The two men haven’t spoken since, according to Johnson. Representatives for Johnson and Stern didn’t immediately respond to EW’s requests for comment.
During the cringe-inducing Magic Hour interview, Stern said to Johnson, “The thing you need to work on, in my estimation, is that you’ve gotta stop trying to talk like the white man… Everybody’s anti-Ebonics. I say let it fly! What you need to do, my brotha, is to really get down with it. You talk Ebonics all you want.” He added, “Listen, you’re a Black man. I grew up in a Black neighborhood. I’m Blacker than you are, trust me. I’m the Blackest Black man you’ll ever meet.” Stern also referenced his upbringing in Roosevelt, Long Island, “a Black ghetto,” before launching into his impression of a Black person.
Stern went on to discuss Johnson’s HIV-positive status, which the five-time NBA champ and Lakers legend had disclosed during a watershed 1991 press conference announcing his retirement. (Johnson returned to the league twice, playing his final game in 1996.)

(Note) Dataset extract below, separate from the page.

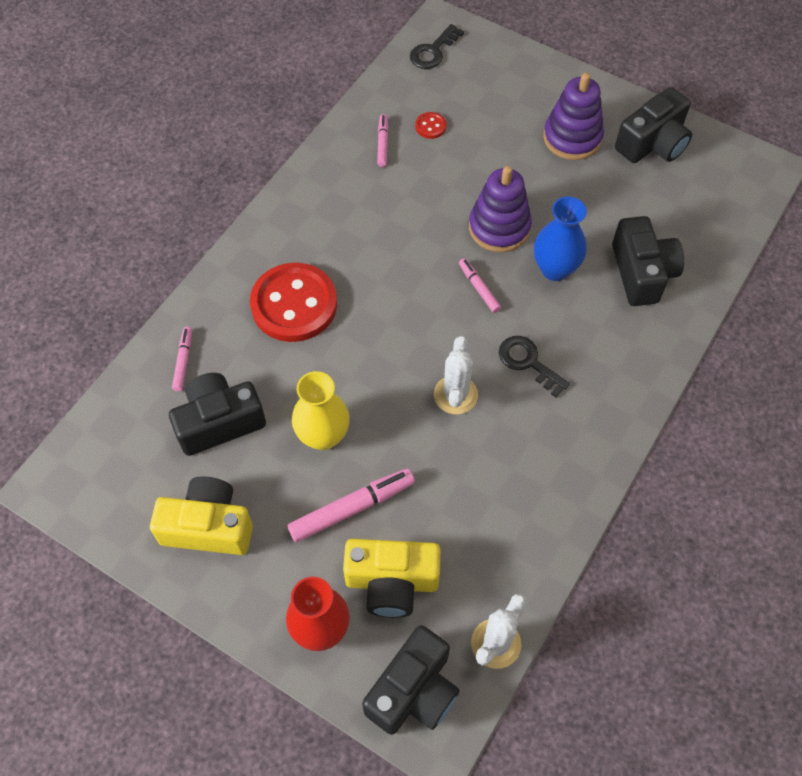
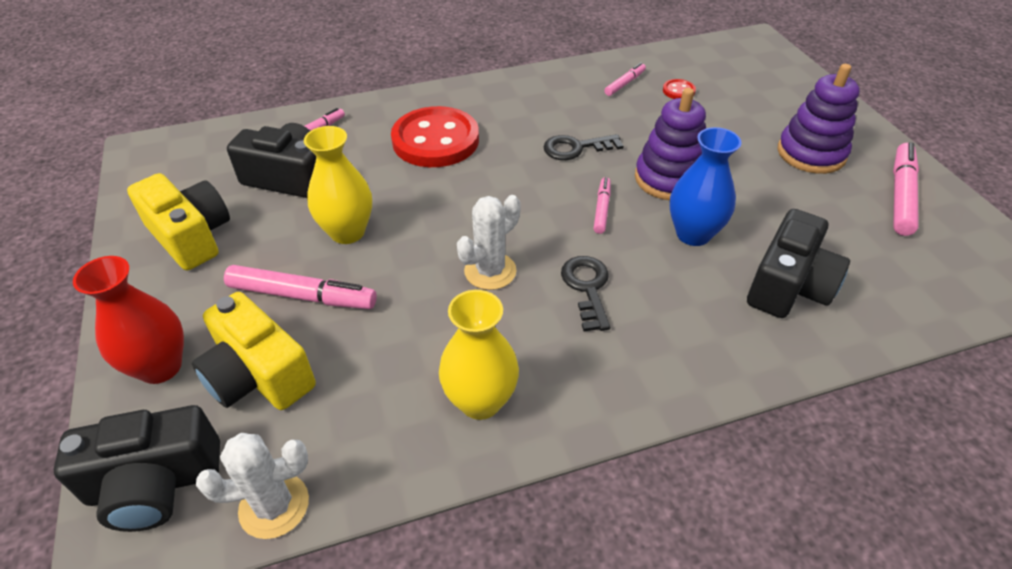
camera: 40 degrees right, 15 degrees down
black key [410,24,464,69] -> black key moved to [544,134,624,160]
black camera [615,87,692,163] -> pink marker [893,142,919,236]
none -> yellow vase [439,290,519,420]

“You had the life I wanted,” Stern said, asking Johnson about his sexual history. “These were white chicks? Black chicks? What do we got? What did you prefer? You would have sex with everybody? At least you had fun getting AIDS.”
Reflecting on the uncomfortable interview 24 years later, Johnson told Variety, “It is what it is. I learned a lot from that. I’ve never put myself — or HIV and AIDS, or my race — in that position again, ever again.”